There were four lines to get in, and then just a mass of people inside. I had been asked by a coworker to pick up a program book, but I saw no merchandise for sale anywhere. I did see plenty of beer and food being sold down every corridor. My seat was two levels up. I had to take an escalator and thought that was going to be my only problem with heights for the night. I was so wrong.

I stepped into the auditorium – to find it the most vertical auditorium I had ever seen! To reach my seat, I would have to step out onto a narrow ledge with just a short glass wall in front of it, with a 40’ drop underneath it, and then climb stairs that were more like ladders than stairs. I couldn’t do it – I started breathing fast and my legs got weak. I told an usher I couldn’t go out there. I was told I could go to the customer service window in the corridor and request a better seat for me. To their credit, they did switch me to a seat that was slightly less scary to get to. I still had to crawl across the aisle, and even when I was sitting down I had to keep a hand gripping the arm rest, because I was having vertigo so bad I thought I would fall forward out of my seat if I let go.

Luckily, I had brought binoculars, for seeing the stage. With my one free hand, I freed the binoculars from their bag and kept them focused on the stage. Blocking out the rest of the arena helped. And I had plenty of time to focus on the stage, because the concert actually started at 8:30 and not 8 like the ticket said.

Now, I knew Paul was going to be amazing, but I was also prepared for a short concert. The man is 74 years old. I figured if he did eight songs for us, that would be thrilling enough. Instead, he treated us to 34 songs, over an amazing two and a half hour concert. If his voice was weak and wavered, we couldn't tell because he often had two back-up singers in harmony with him to cover any such gaffs. But, my, he was spry up there on the stage, kicking his leg out and dancing. 

Luckily, I had also brought a pad of paper and pen, and could jot down song titles in the dark. I was still terrified during the first song and couldn't free up my right hand to write it down yet. By the second song, I was so into the concert I was able to let go of the arm rest for the rest of it. 

I'm pretty sure the first song was "Hard Day's Night". The rest of the songs were-
"Save Us", from the album New.
"Can't Buy Me Love", originally released as a Beatles single.
The obscure, but not unknown to me, "Temporary Secretary", from the McCartney II album.
"Let Me Roll It" -- one of my favorites from Band on the Run.
He followed that up with an extended instrumental portion of Jimi Hendrix's "Sexy Lady", before telling an anecdote about seeing Jimi in concert.
"I've Got a Feeling", from the Let It Be album.
"My Valentine", from the Kisses on the Bottom album. He dedicated this to his third wife, who he said was in the audience with us.
Back to Band on the Run (and not for the last time) for "Nineteen Hundred Eighty-Five".
Then back to the Beatles with "Here, There, and Everywhere" from Revolver.

---+---

TO DO:
[a] From the concert review, list every album the writer names as the source of a song in the set list.
[b] According to the concert review, how many songs did Paul perform, and how long did the concert last?

RECORDS SUPPLIED:
---+---

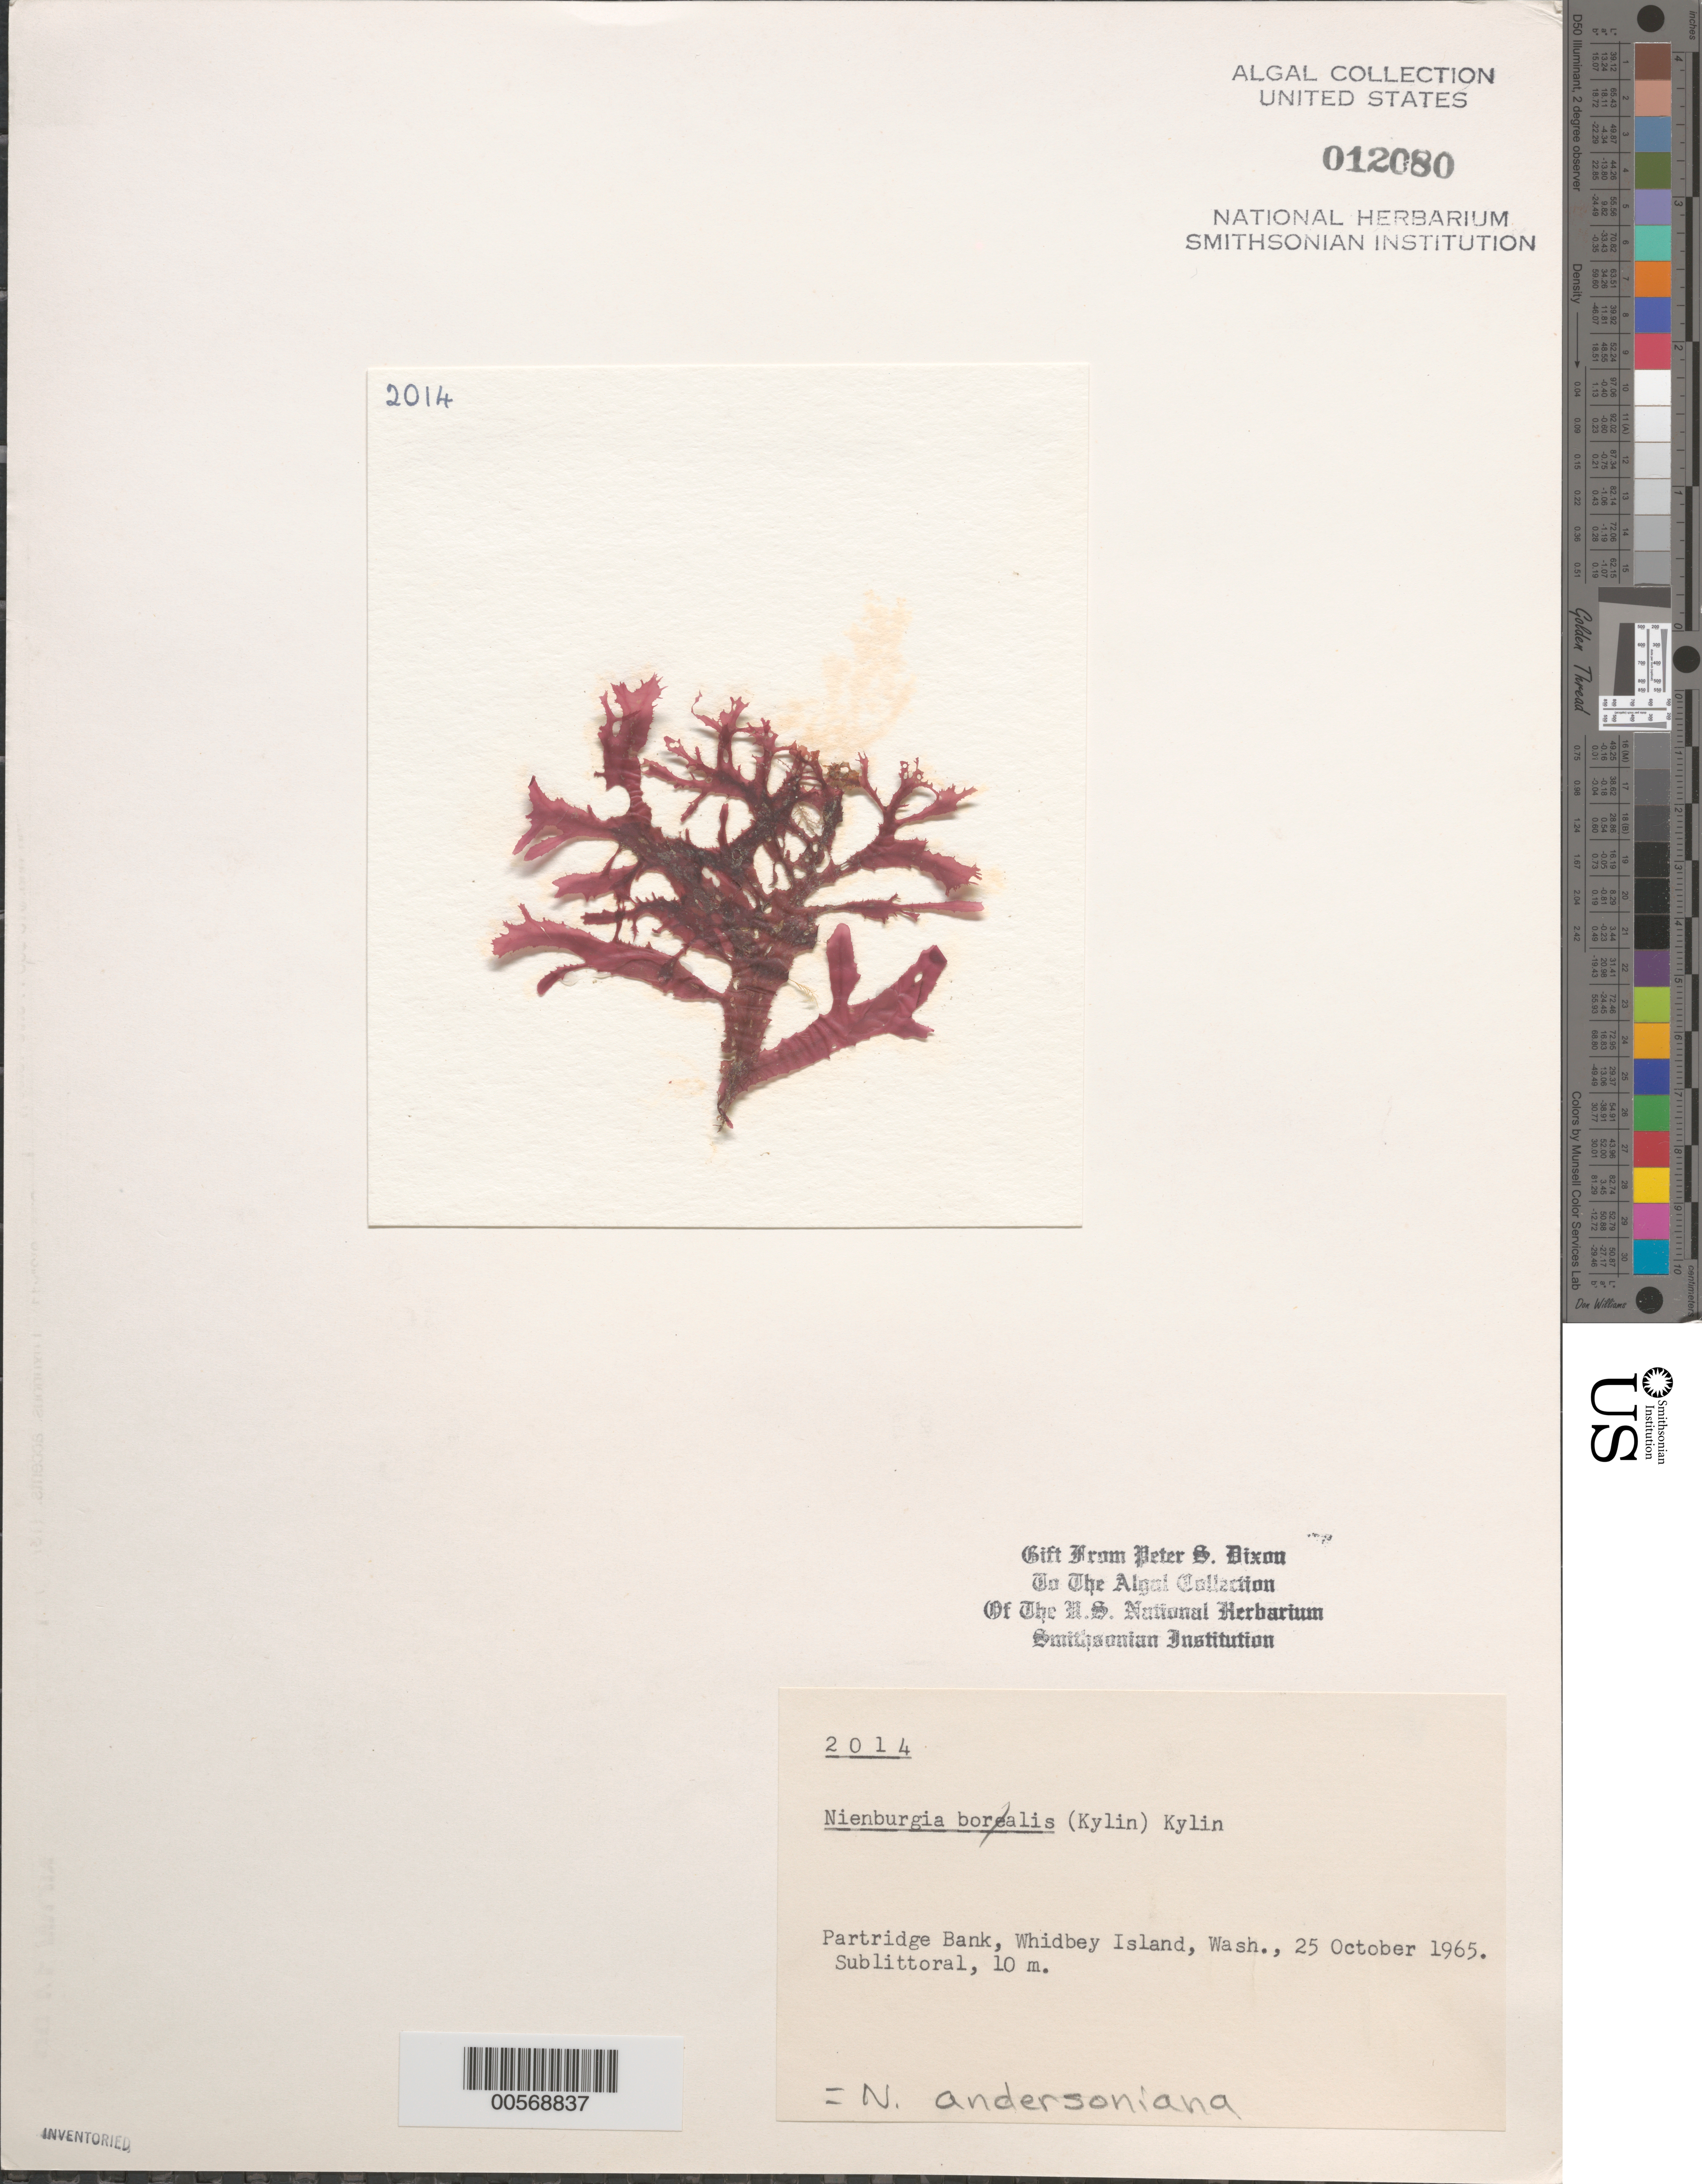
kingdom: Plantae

---+---

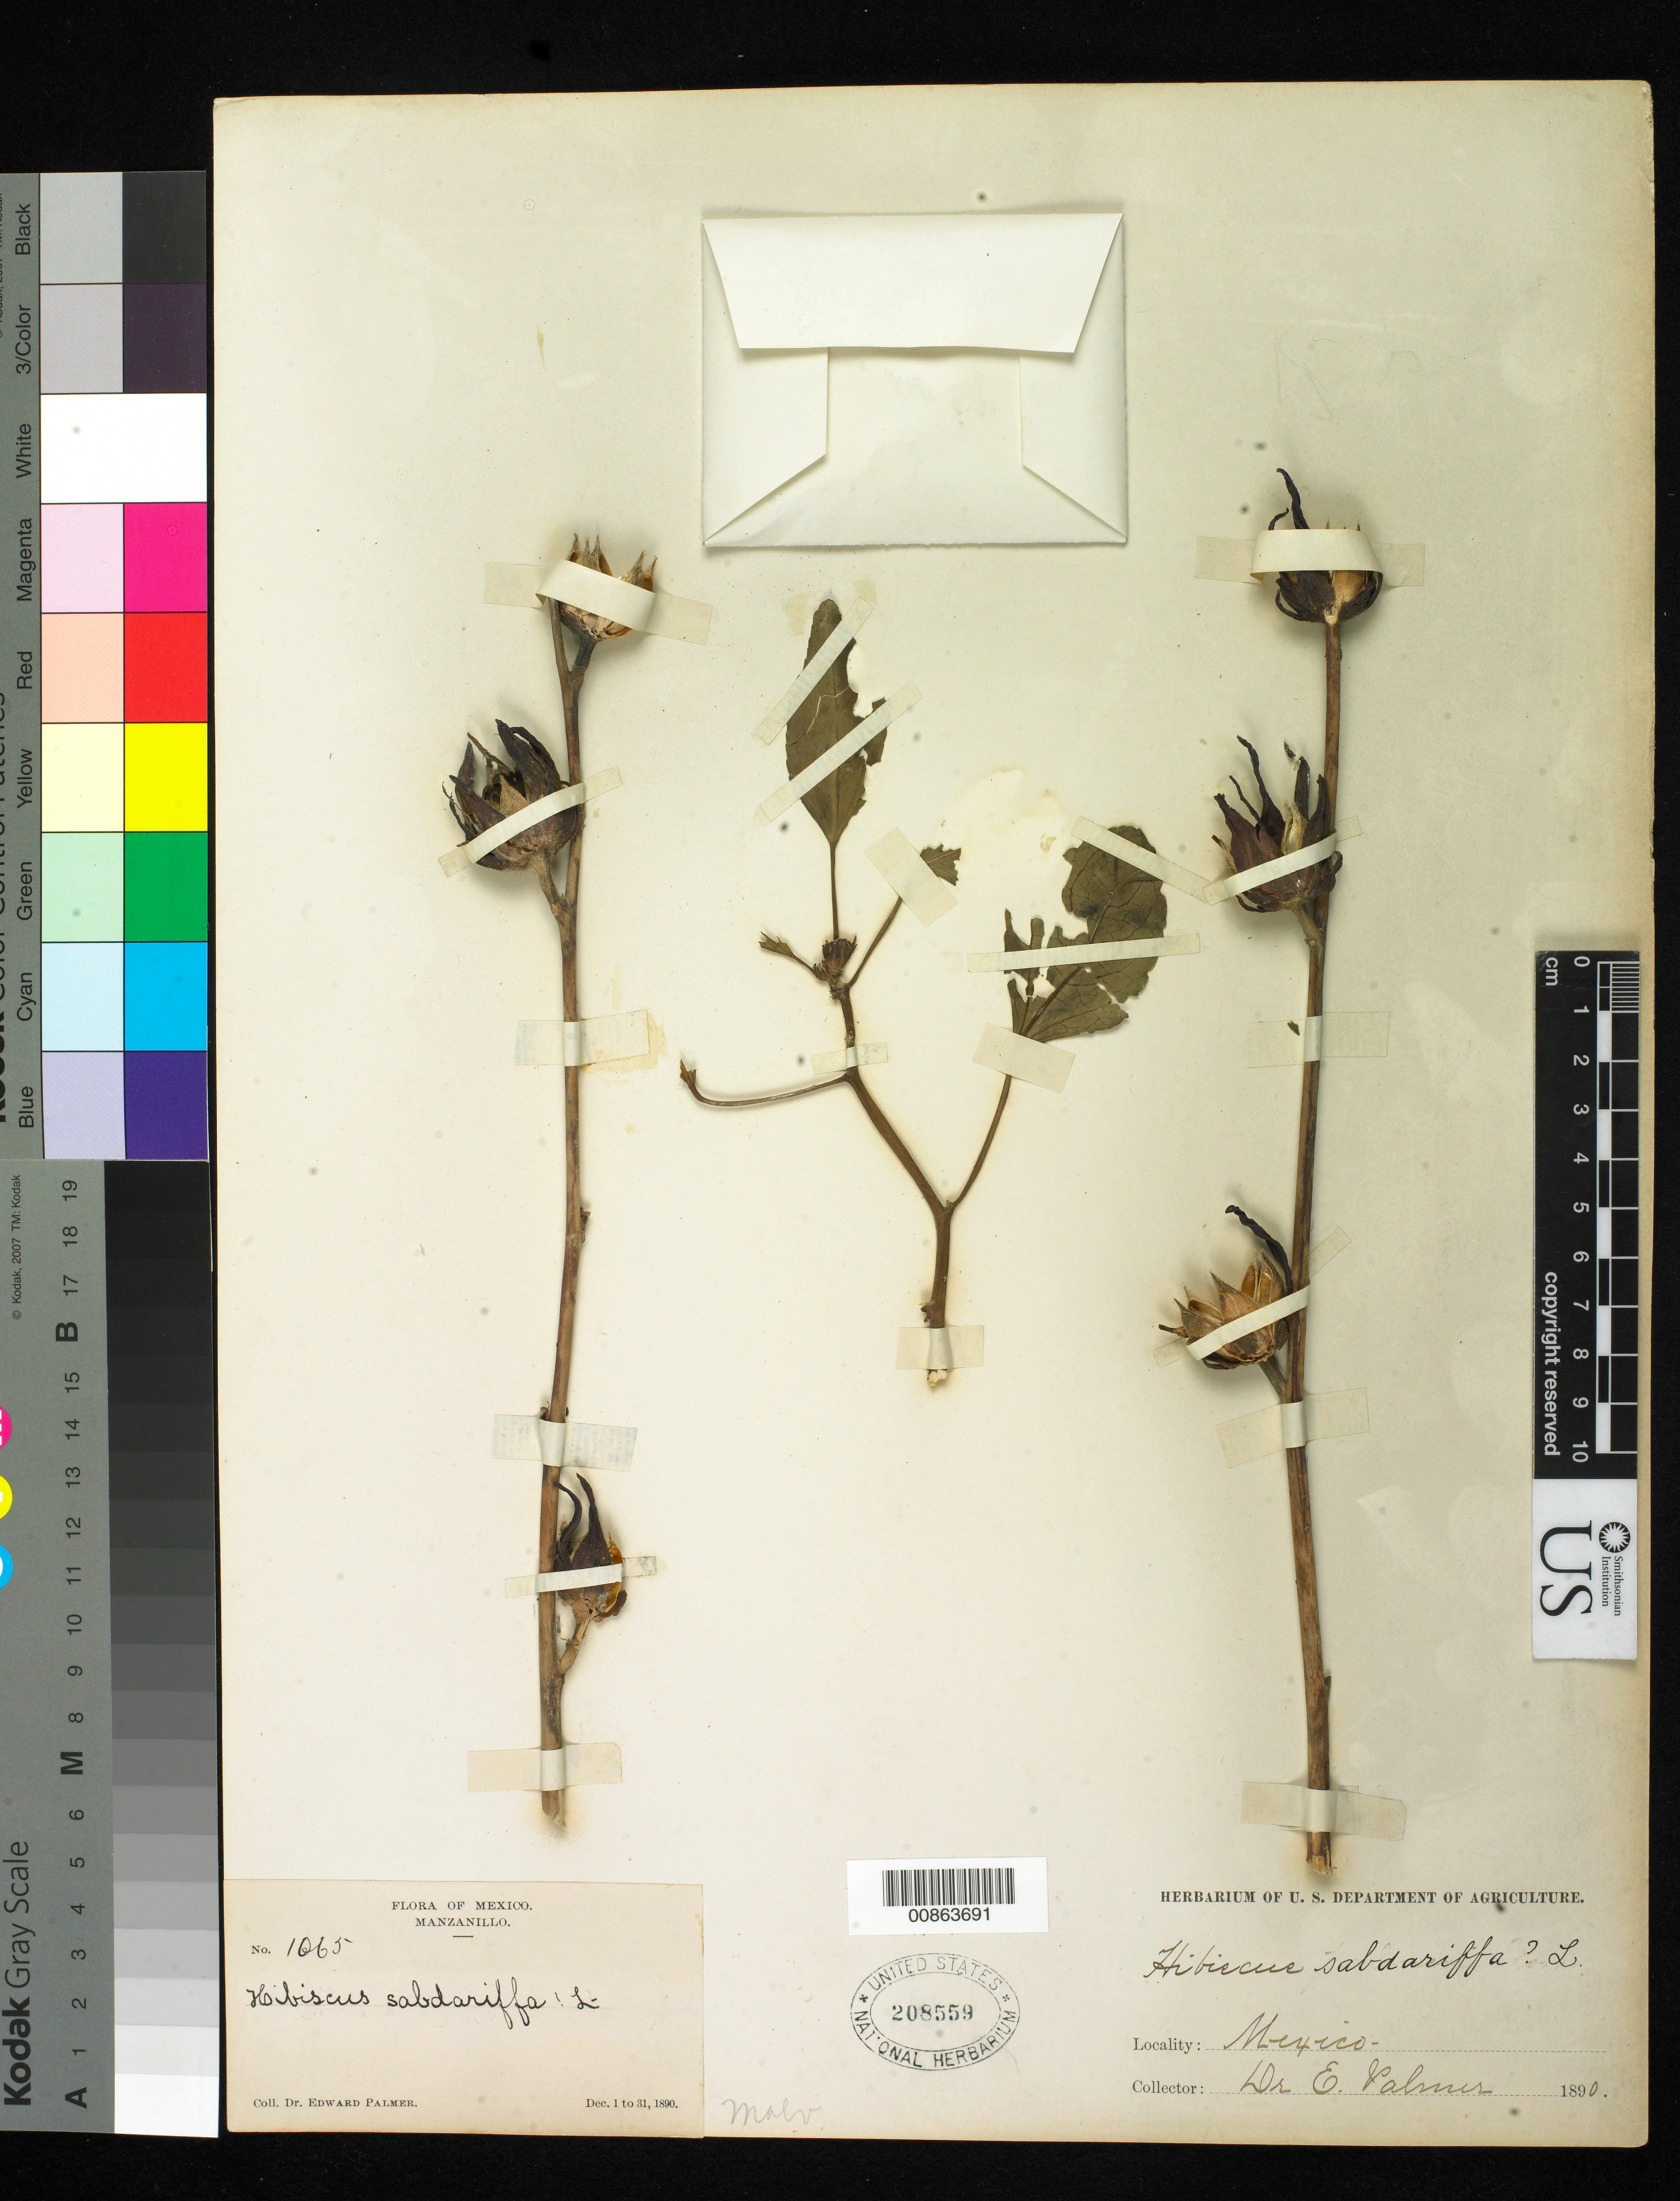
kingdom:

---+---

TASK ANSWERS:
[a]
New
McCartney II
Band on the Run
Let It Be
Kisses on the Bottom
Revolver

[b] He performed 34 songs over two and a half hours.